Prompt: Set down the first line below and each line after it, ending with the one that holds "People were supported and". Pictures do not belong in the copy.
::: Provided data :::
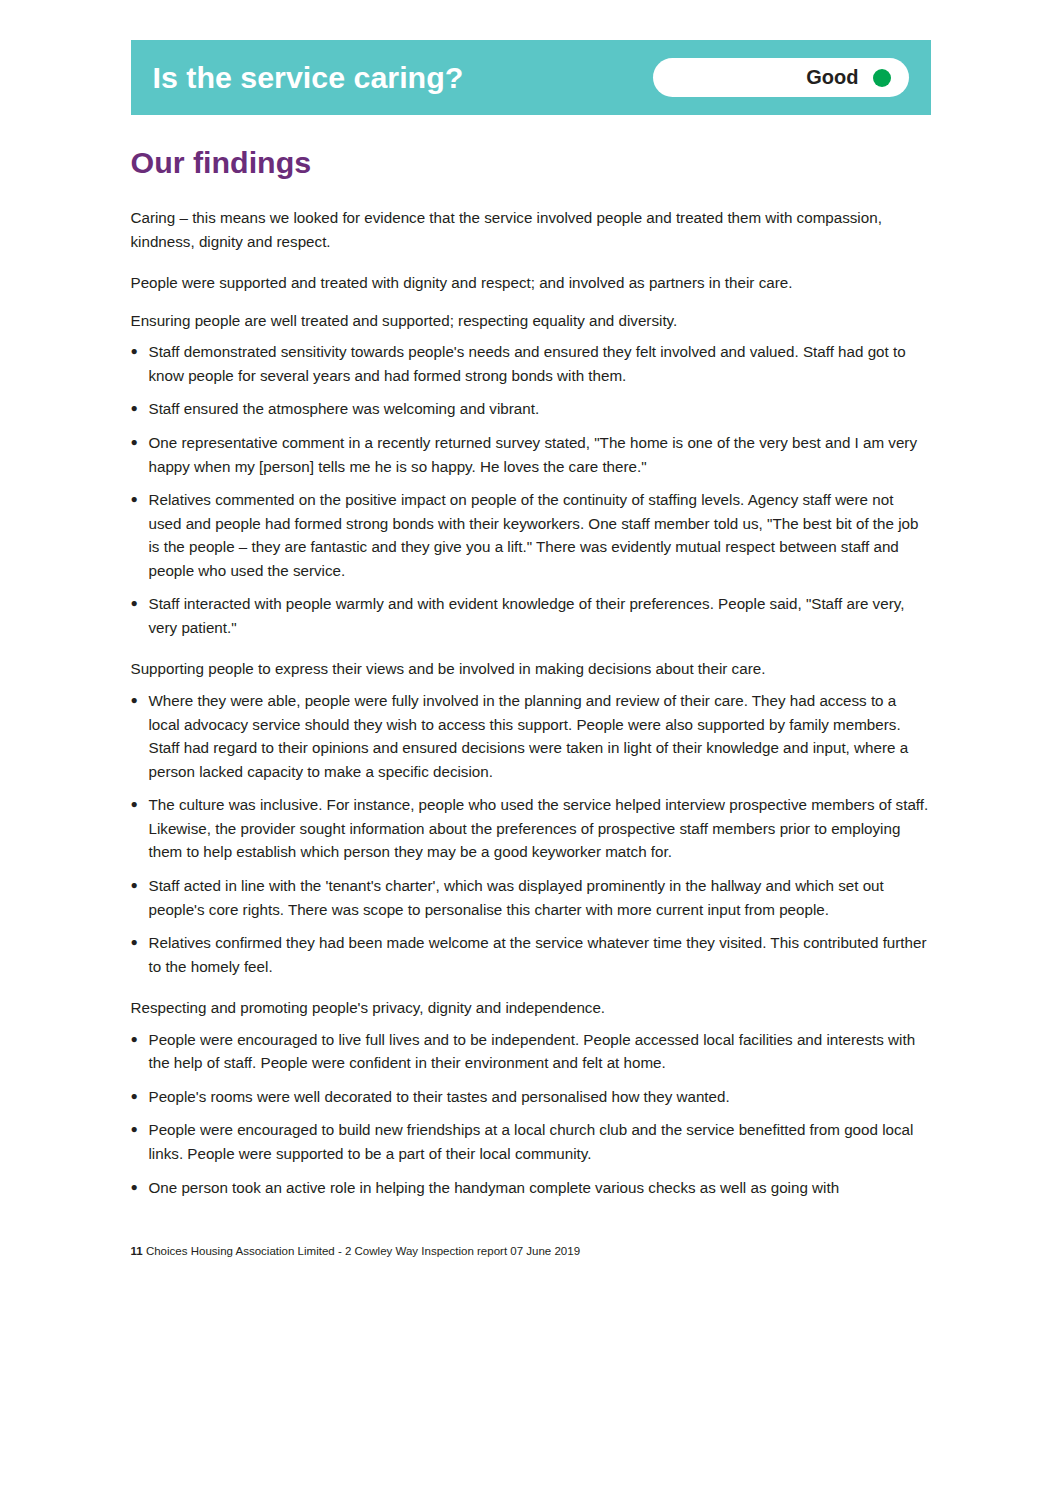Is the service caring?
Good
Our findings
Caring – this means we looked for evidence that the service involved people and treated them with compassion, kindness, dignity and respect.
People were supported and treated with dignity and respect; and involved as partners in their care.
Ensuring people are well treated and supported; respecting equality and diversity.
Staff demonstrated sensitivity towards people's needs and ensured they felt involved and valued. Staff had got to know people for several years and had formed strong bonds with them.
Staff ensured the atmosphere was welcoming and vibrant.
One representative comment in a recently returned survey stated, "The home is one of the very best and I am very happy when my [person] tells me he is so happy. He loves the care there."
Relatives commented on the positive impact on people of the continuity of staffing levels. Agency staff were not used and people had formed strong bonds with their keyworkers. One staff member told us, "The best bit of the job is the people – they are fantastic and they give you a lift." There was evidently mutual respect between staff and people who used the service.
Staff interacted with people warmly and with evident knowledge of their preferences. People said, "Staff are very, very patient."
Supporting people to express their views and be involved in making decisions about their care.
Where they were able, people were fully involved in the planning and review of their care. They had access to a local advocacy service should they wish to access this support. People were also supported by family members. Staff had regard to their opinions and ensured decisions were taken in light of their knowledge and input, where a person lacked capacity to make a specific decision.
The culture was inclusive. For instance, people who used the service helped interview prospective members of staff. Likewise, the provider sought information about the preferences of prospective staff members prior to employing them to help establish which person they may be a good keyworker match for.
Staff acted in line with the 'tenant's charter', which was displayed prominently in the hallway and which set out people's core rights. There was scope to personalise this charter with more current input from people.
Relatives confirmed they had been made welcome at the service whatever time they visited. This contributed further to the homely feel.
Respecting and promoting people's privacy, dignity and independence.
People were encouraged to live full lives and to be independent. People accessed local facilities and interests with the help of staff. People were confident in their environment and felt at home.
People's rooms were well decorated to their tastes and personalised how they wanted.
People were encouraged to build new friendships at a local church club and the service benefitted from good local links. People were supported to be a part of their local community.
One person took an active role in helping the handyman complete various checks as well as going with
11 Choices Housing Association Limited - 2 Cowley Way Inspection report 07 June 2019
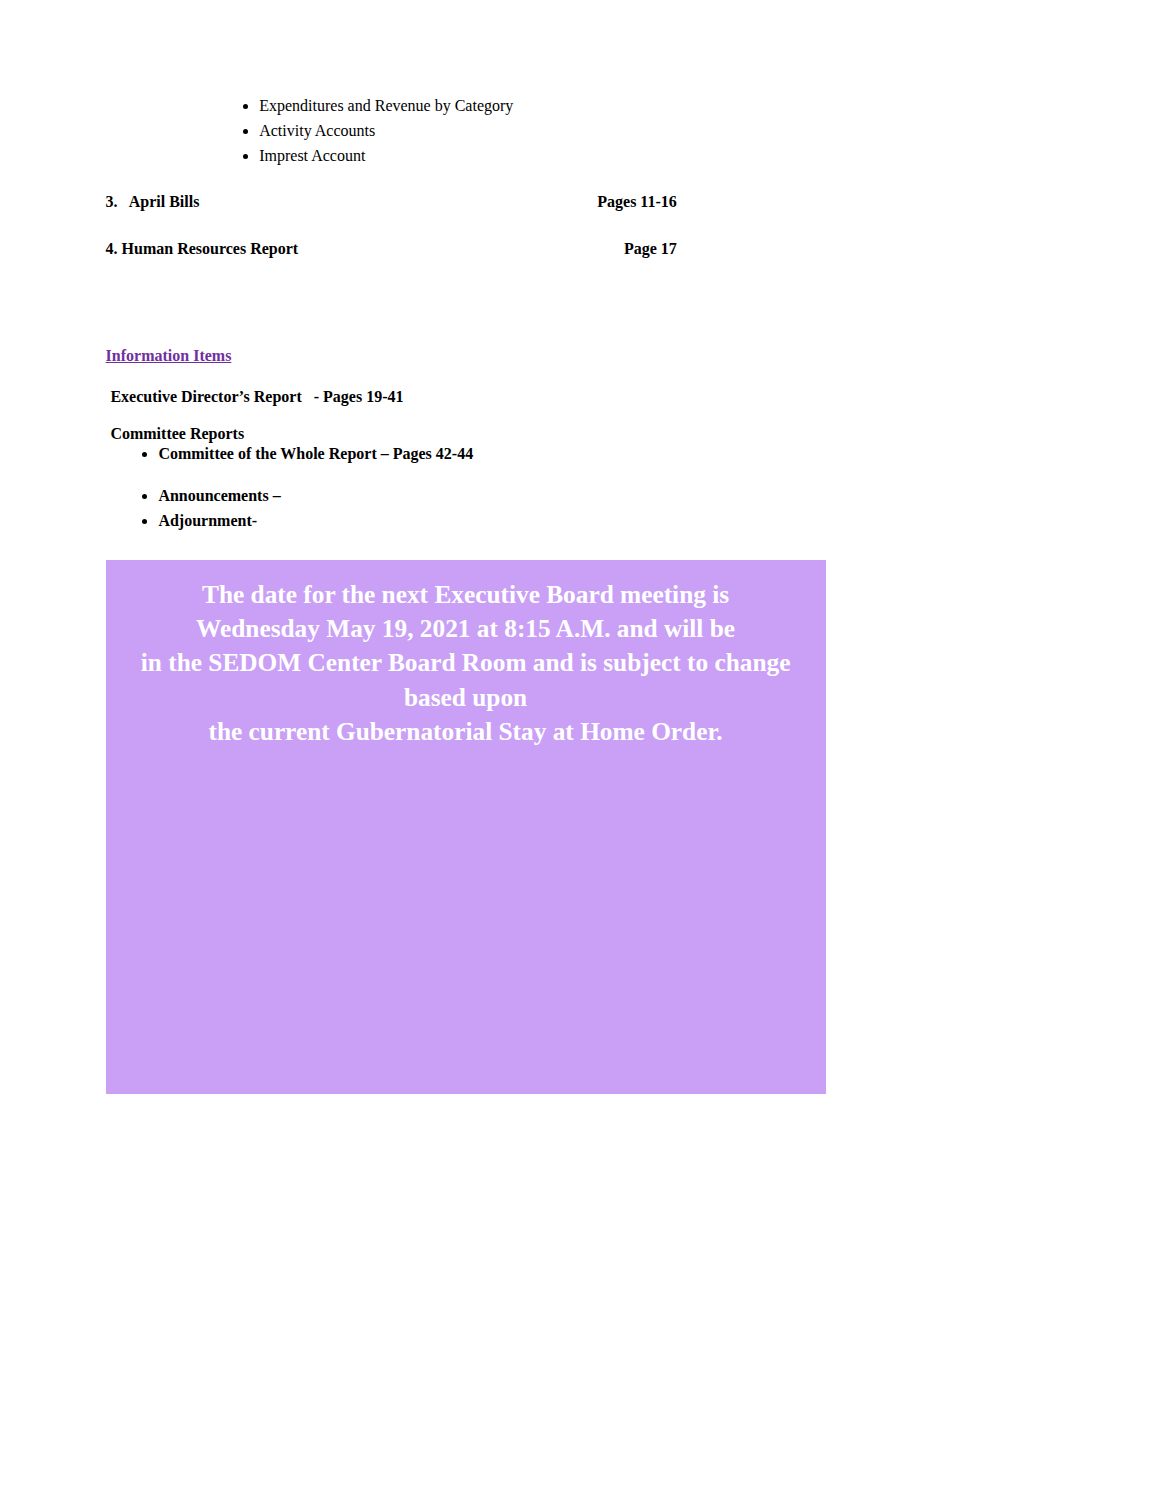Expenditures and Revenue by Category
Activity Accounts
Imprest Account
3. April Bills Pages 11-16
4. Human Resources Report Page 17
Information Items
Executive Director’s Report - Pages 19-41
Committee Reports
Committee of the Whole Report – Pages 42-44
Announcements –
Adjournment-
The date for the next Executive Board meeting is
Wednesday May 19, 2021 at 8:15 A.M. and will be
in the SEDOM Center Board Room and is subject to change based upon
the current Gubernatorial Stay at Home Order.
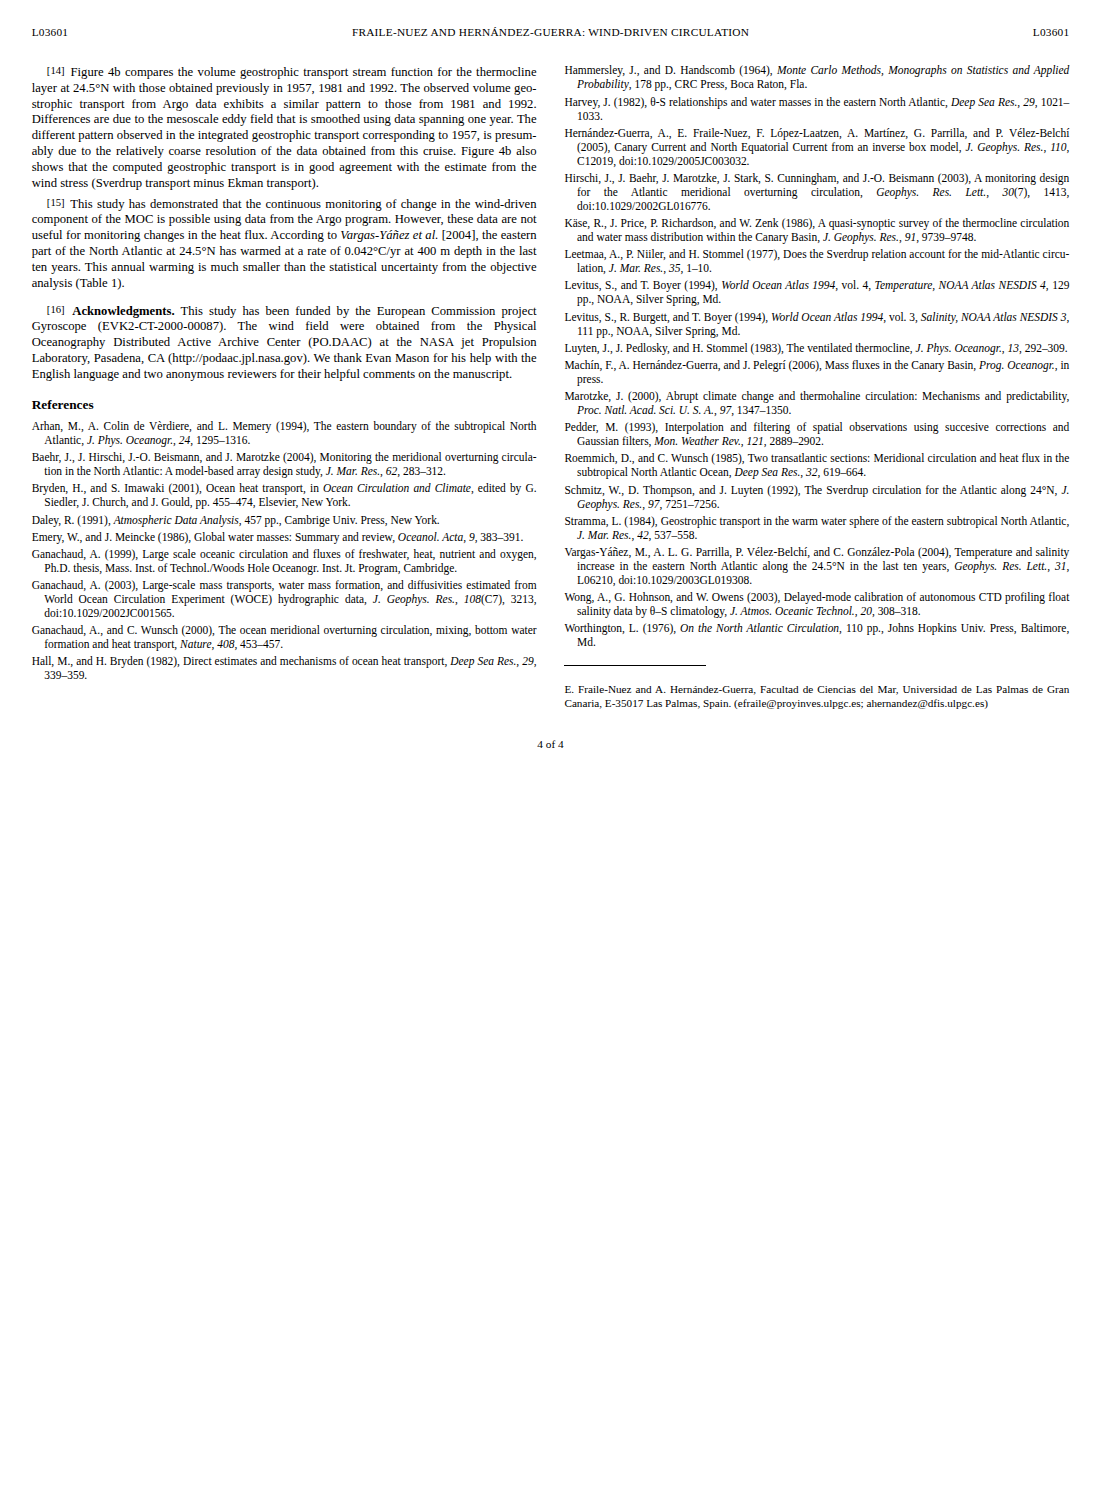L03601 FRAILE-NUEZ AND HERNÁNDEZ-GUERRA: WIND-DRIVEN CIRCULATION L03601
[14] Figure 4b compares the volume geostrophic transport stream function for the thermocline layer at 24.5°N with those obtained previously in 1957, 1981 and 1992. The observed volume geostrophic transport from Argo data exhibits a similar pattern to those from 1981 and 1992. Differences are due to the mesoscale eddy field that is smoothed using data spanning one year. The different pattern observed in the integrated geostrophic transport corresponding to 1957, is presumably due to the relatively coarse resolution of the data obtained from this cruise. Figure 4b also shows that the computed geostrophic transport is in good agreement with the estimate from the wind stress (Sverdrup transport minus Ekman transport).
[15] This study has demonstrated that the continuous monitoring of change in the wind-driven component of the MOC is possible using data from the Argo program. However, these data are not useful for monitoring changes in the heat flux. According to Vargas-Yáñez et al. [2004], the eastern part of the North Atlantic at 24.5°N has warmed at a rate of 0.042°C/yr at 400 m depth in the last ten years. This annual warming is much smaller than the statistical uncertainty from the objective analysis (Table 1).
[16] Acknowledgments. This study has been funded by the European Commission project Gyroscope (EVK2-CT-2000-00087). The wind field were obtained from the Physical Oceanography Distributed Active Archive Center (PO.DAAC) at the NASA jet Propulsion Laboratory, Pasadena, CA (http://podaac.jpl.nasa.gov). We thank Evan Mason for his help with the English language and two anonymous reviewers for their helpful comments on the manuscript.
References
Arhan, M., A. Colin de Vèrdiere, and L. Memery (1994), The eastern boundary of the subtropical North Atlantic, J. Phys. Oceanogr., 24, 1295–1316.
Baehr, J., J. Hirschi, J.-O. Beismann, and J. Marotzke (2004), Monitoring the meridional overturning circulation in the North Atlantic: A model-based array design study, J. Mar. Res., 62, 283–312.
Bryden, H., and S. Imawaki (2001), Ocean heat transport, in Ocean Circulation and Climate, edited by G. Siedler, J. Church, and J. Gould, pp. 455–474, Elsevier, New York.
Daley, R. (1991), Atmospheric Data Analysis, 457 pp., Cambrige Univ. Press, New York.
Emery, W., and J. Meincke (1986), Global water masses: Summary and review, Oceanol. Acta, 9, 383–391.
Ganachaud, A. (1999), Large scale oceanic circulation and fluxes of freshwater, heat, nutrient and oxygen, Ph.D. thesis, Mass. Inst. of Technol./Woods Hole Oceanogr. Inst. Jt. Program, Cambridge.
Ganachaud, A. (2003), Large-scale mass transports, water mass formation, and diffusivities estimated from World Ocean Circulation Experiment (WOCE) hydrographic data, J. Geophys. Res., 108(C7), 3213, doi:10.1029/2002JC001565.
Ganachaud, A., and C. Wunsch (2000), The ocean meridional overturning circulation, mixing, bottom water formation and heat transport, Nature, 408, 453–457.
Hall, M., and H. Bryden (1982), Direct estimates and mechanisms of ocean heat transport, Deep Sea Res., 29, 339–359.
Hammersley, J., and D. Handscomb (1964), Monte Carlo Methods, Monographs on Statistics and Applied Probability, 178 pp., CRC Press, Boca Raton, Fla.
Harvey, J. (1982), θ-S relationships and water masses in the eastern North Atlantic, Deep Sea Res., 29, 1021–1033.
Hernández-Guerra, A., E. Fraile-Nuez, F. López-Laatzen, A. Martínez, G. Parrilla, and P. Vélez-Belchí (2005), Canary Current and North Equatorial Current from an inverse box model, J. Geophys. Res., 110, C12019, doi:10.1029/2005JC003032.
Hirschi, J., J. Baehr, J. Marotzke, J. Stark, S. Cunningham, and J.-O. Beismann (2003), A monitoring design for the Atlantic meridional overturning circulation, Geophys. Res. Lett., 30(7), 1413, doi:10.1029/2002GL016776.
Käse, R., J. Price, P. Richardson, and W. Zenk (1986), A quasi-synoptic survey of the thermocline circulation and water mass distribution within the Canary Basin, J. Geophys. Res., 91, 9739–9748.
Leetmaa, A., P. Niiler, and H. Stommel (1977), Does the Sverdrup relation account for the mid-Atlantic circulation, J. Mar. Res., 35, 1–10.
Levitus, S., and T. Boyer (1994), World Ocean Atlas 1994, vol. 4, Temperature, NOAA Atlas NESDIS 4, 129 pp., NOAA, Silver Spring, Md.
Levitus, S., R. Burgett, and T. Boyer (1994), World Ocean Atlas 1994, vol. 3, Salinity, NOAA Atlas NESDIS 3, 111 pp., NOAA, Silver Spring, Md.
Luyten, J., J. Pedlosky, and H. Stommel (1983), The ventilated thermocline, J. Phys. Oceanogr., 13, 292–309.
Machín, F., A. Hernández-Guerra, and J. Pelegrí (2006), Mass fluxes in the Canary Basin, Prog. Oceanogr., in press.
Marotzke, J. (2000), Abrupt climate change and thermohaline circulation: Mechanisms and predictability, Proc. Natl. Acad. Sci. U. S. A., 97, 1347–1350.
Pedder, M. (1993), Interpolation and filtering of spatial observations using succesive corrections and Gaussian filters, Mon. Weather Rev., 121, 2889–2902.
Roemmich, D., and C. Wunsch (1985), Two transatlantic sections: Meridional circulation and heat flux in the subtropical North Atlantic Ocean, Deep Sea Res., 32, 619–664.
Schmitz, W., D. Thompson, and J. Luyten (1992), The Sverdrup circulation for the Atlantic along 24°N, J. Geophys. Res., 97, 7251–7256.
Stramma, L. (1984), Geostrophic transport in the warm water sphere of the eastern subtropical North Atlantic, J. Mar. Res., 42, 537–558.
Vargas-Yáñez, M., A. L. G. Parrilla, P. Vélez-Belchí, and C. González-Pola (2004), Temperature and salinity increase in the eastern North Atlantic along the 24.5°N in the last ten years, Geophys. Res. Lett., 31, L06210, doi:10.1029/2003GL019308.
Wong, A., G. Hohnson, and W. Owens (2003), Delayed-mode calibration of autonomous CTD profiling float salinity data by θ–S climatology, J. Atmos. Oceanic Technol., 20, 308–318.
Worthington, L. (1976), On the North Atlantic Circulation, 110 pp., Johns Hopkins Univ. Press, Baltimore, Md.
E. Fraile-Nuez and A. Hernández-Guerra, Facultad de Ciencias del Mar, Universidad de Las Palmas de Gran Canaria, E-35017 Las Palmas, Spain. (efraile@proyinves.ulpgc.es; ahernandez@dfis.ulpgc.es)
4 of 4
:::
Finished task:
Is the service caring?
Good
Our findings
Caring – this means we looked for evidence that the service involved people and treated them with compassion, kindness, dignity and respect.
People were supported and treated with dignity and respect; and involved as partners in their care.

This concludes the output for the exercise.